Os princípios gerais deste Regulamento, com uma ou outra alteração que tinha sempre de ser aprovada pelo Governo Civil, como aconteceu em 1855 e 1858, mantiveram-se em vigor durante todo o século XIX.

A partir de finais do século XIX, o Hospital da Divina Providência vai apresentar uma nova organização funcional, através de um novo regulamento, de que temos notícia mas cujo conteúdo desconhecemos. A responsabilidade clínica continuou a ser exclusivamente do seu director e restantes médicos, sob as ordens do Provedor. Mas os respectivos serviços internos passaram a ser garantidos por irmãs religiosas franciscanas.

Foi, com efeito, de 1893 em diante, que o Hospital da Divina Providência passou a ter a colaboração das Franciscanas Hospitaleiras Portuguesas na direcção interna e na enfermagem. Embora oficialmente extintas em 1910, com a proclamação da República, as Franciscanas Hospitaleiras mantiveram-se "clandestinamente" no Hospital da Divina Providência, continuando a tratar dos doentes, como sempre, numa continuidade de serviço assinalável, que veio até 1973, um ano antes da restauração da democracia em Portugal.

Já no século XX, o Hospital conheceu um novo regulamento, mais concretamente em 1960, o qual foi aprovado pela Direcção Geral da Assistência. Como Hospital Regional, competia-lhe receber e tratar os doentes da região, bem como criar e manter, dentro dos seus recursos financeiros, os serviços inerentes aos hospitais desta categoria.

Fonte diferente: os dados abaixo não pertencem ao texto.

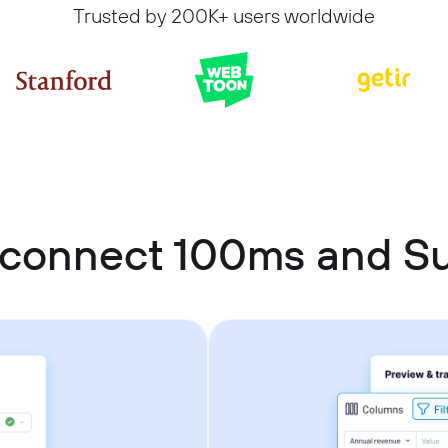
Trusted by 200K+ users worldwide
 connect 100ms and S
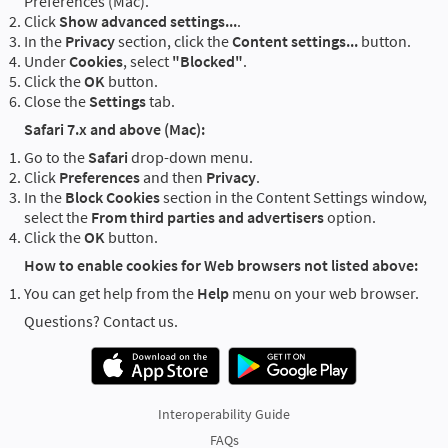
Preferences (Mac).
Click
Show advanced settings...
.
In the
Privacy
section, click the
Content settings...
button.
Under
Cookies
, select
"Blocked"
.
Click the
OK
button.
Close the
Settings
tab.
Safari 7.x and above (Mac):
Go to the
Safari
drop-down menu.
Click
Preferences
and then
Privacy
.
In the
Block Cookies
section in the Content Settings window,
select the
From third parties and advertisers
option.
Click the
OK
button.
How to enable cookies for Web browsers not listed above:
You can get help from the
Help
menu on your web browser.
Questions? Contact us.
Interoperability Guide
FAQs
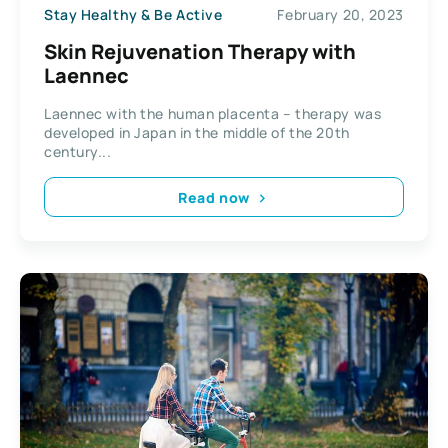
Stay Healthy & Be Active
February 20, 2023
Skin Rejuvenation Therapy with
Laennec
Laennec with the human placenta – therapy was
developed in Japan in the middle of the 20th
century...
Read now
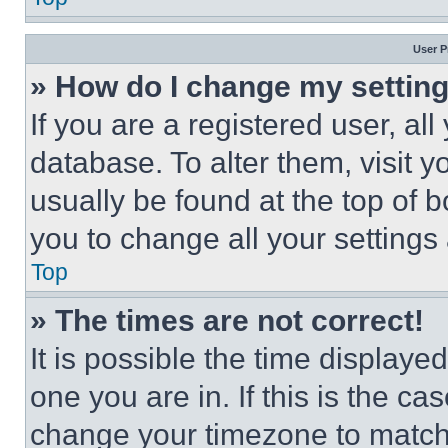
User P
» How do I change my settin
If you are a registered user, all
database. To alter them, visit y
usually be found at the top of 
you to change all your settings
Top
» The times are not correct!
It is possible the time displaye
one you are in. If this is the c
change your timezone to match 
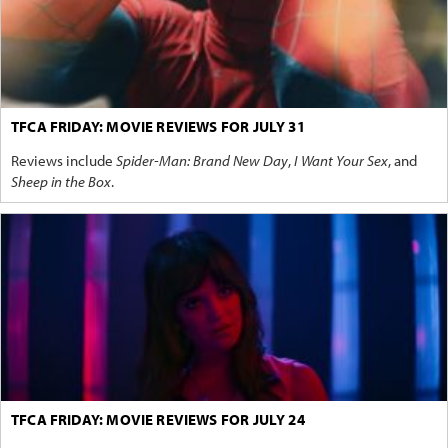
TFCA FRIDAY: MOVIE REVIEWS FOR JULY 31
Reviews include
Spider-Man: Brand New Day
,
I Want Your Sex
, and
Sheep in the Box
.
TFCA FRIDAY: MOVIE REVIEWS FOR JULY 24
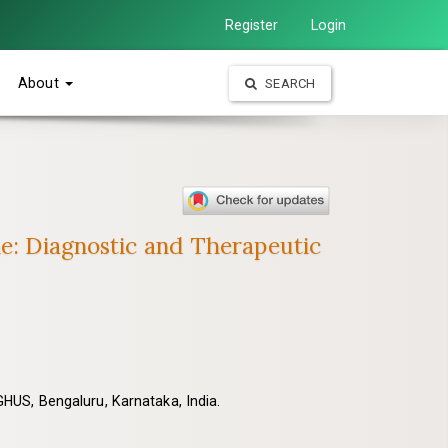
Register
Login
About
SEARCH
ne: Diagnostic and Therapeutic
HUS, Bengaluru, Karnataka, India.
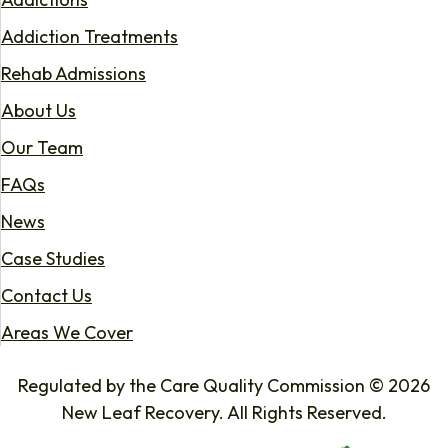
Addiction Treatments
Rehab Admissions
About Us
Our Team
FAQs
News
Case Studies
Contact Us
Areas We Cover
Regulated by the Care Quality Commission © 2026
New Leaf Recovery. All Rights Reserved.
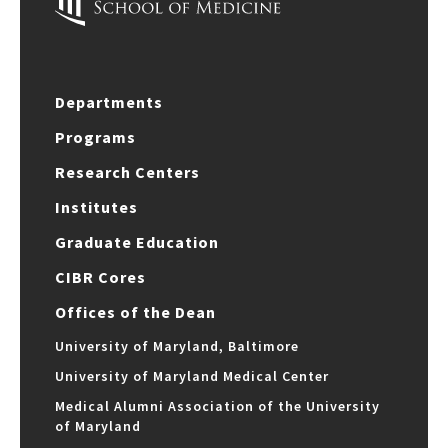
Departments
Programs
Research Centers
Institutes
Graduate Education
CIBR Cores
Offices of the Dean
University of Maryland, Baltimore
University of Maryland Medical Center
Medical Alumni Association of the University
of Maryland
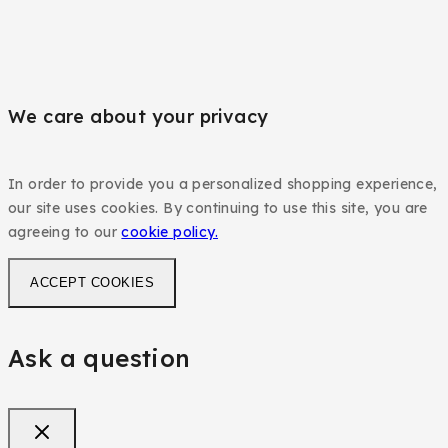
We care about your privacy
In order to provide you a personalized shopping experience,
our site uses cookies. By continuing to use this site, you are
agreeing to our
cookie policy.
ACCEPT COOKIES
Ask a question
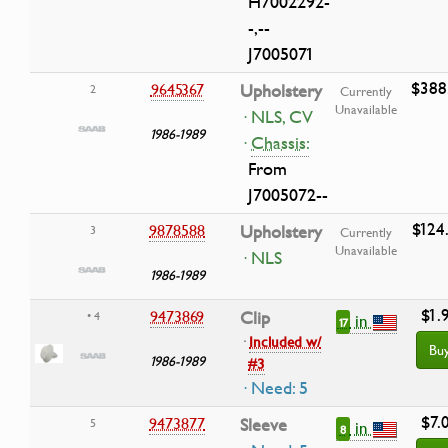
H7002292-
-,--
J7005071
$388
9645367
Upholstery
2
Currently
Unavailable
· NLS, CV
1986-1989
·
Chassis:
From
J7005072--
$124
9878588
Upholstery
3
Currently
Unavailable
· NLS
1986-1989
$1.
9473869
Clip
• 4
in
17
·
Included w/
Bu
1986-1989
#3
· Need: 5
$7.
9473877
Sleeve
5
in
8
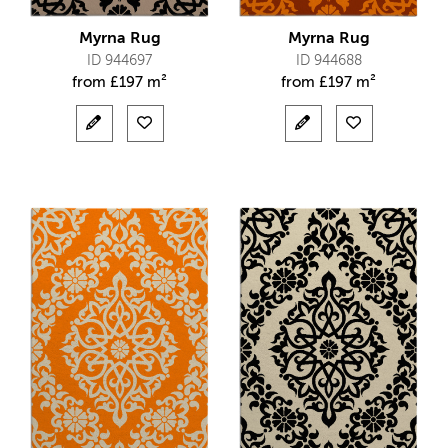
Myrna Rug
Myrna Rug
ID 944697
ID 944688
from
£
197 m²
from
£
197 m²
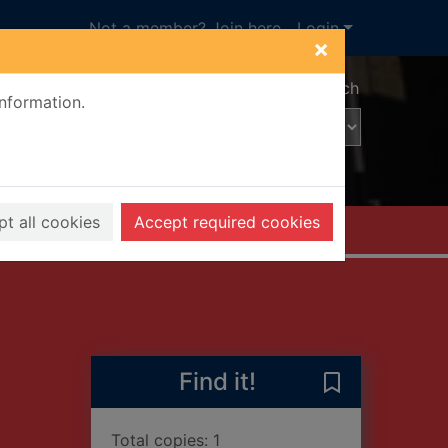
Not a member? Join here
Login
×
Advanced search
information.
t all cookies
Accept required cookies
Find it!
Save Enemy of
Total copies: 1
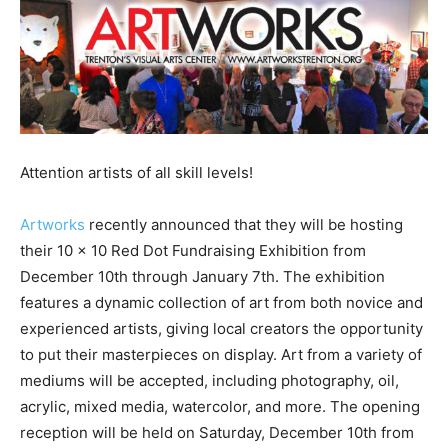
Attention artists of all skill levels!
Artworks
recently announced that they will be hosting
their 10 x 10 Red Dot Fundraising Exhibition from
December 10th through January 7th. The exhibition
features a dynamic collection of art from both novice and
experienced artists, giving local creators the opportunity
to put their masterpieces on display. Art from a variety of
mediums will be accepted, including photography, oil,
acrylic, mixed media, watercolor, and more. The opening
reception will be held on Saturday, December 10th from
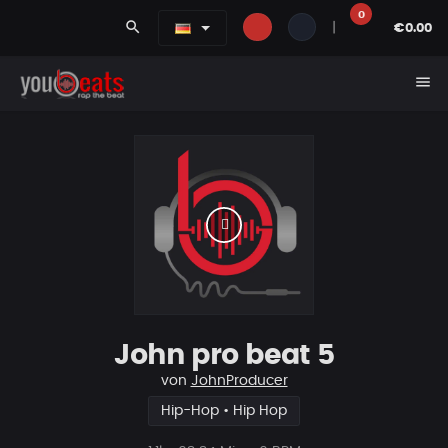
0
search
|
€0.00
menu
John pro beat 5
von
JohnProducer
Hip-Hop • Hip Hop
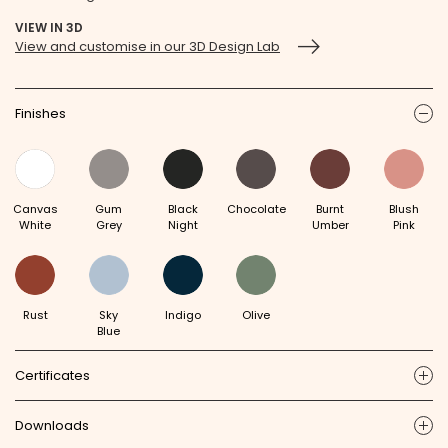
VIEW IN 3D
View and customise in our 3D Design Lab
Finishes
ic
Canvas
Gum
Black
Chocolate
Burnt
Blush
White
Grey
Night
Umber
Pink
Rust
Sky
Indigo
Olive
Blue
Certificates
ic
Downloads
ic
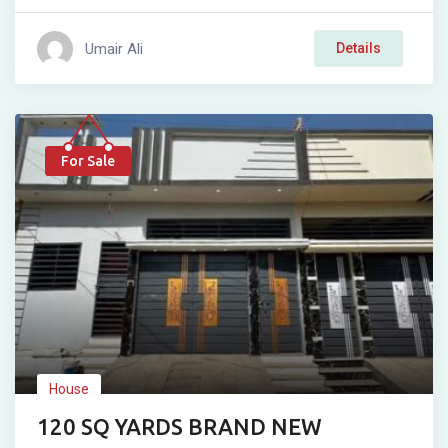
Umair Ali
Details
For Sale
House
120 SQ YARDS BRAND NEW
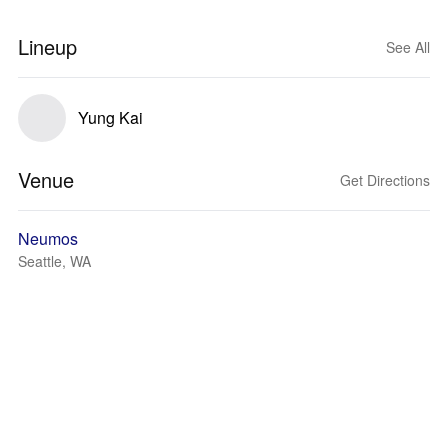
Lineup
See All
Yung Kai
Venue
Get Directions
Neumos
Seattle, WA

A sua administração era exercida através da Assembleia Geral da Irmandade, do Definitório, da Mesa Administrativa, do Provedor e do administrador do Hospital e da Irmandade. À Mesa da Santa Casa competia definir as linhas gerais da Administração e fiscalizar a acção de todos os serviços hospitalares por intermédio do provedor, que superintendia em todos os serviços do Hospital.

O Hospital tinha os seguintes serviços: administrativos, clínicos, auxiliares de diagnóstico e tratamento, de enfermagem, farmacêuticos, social e de assistência religiosa, sob coordenação do provedor.

O Hospital aprovou um novo regulamento em 1973, mas que não chegou a entrar em vigor, devido à Revolução do 25 de Abril de 1974, e à sua nacionalização em 1975, de modo que o último regulamento que conheceu foi o de 1960.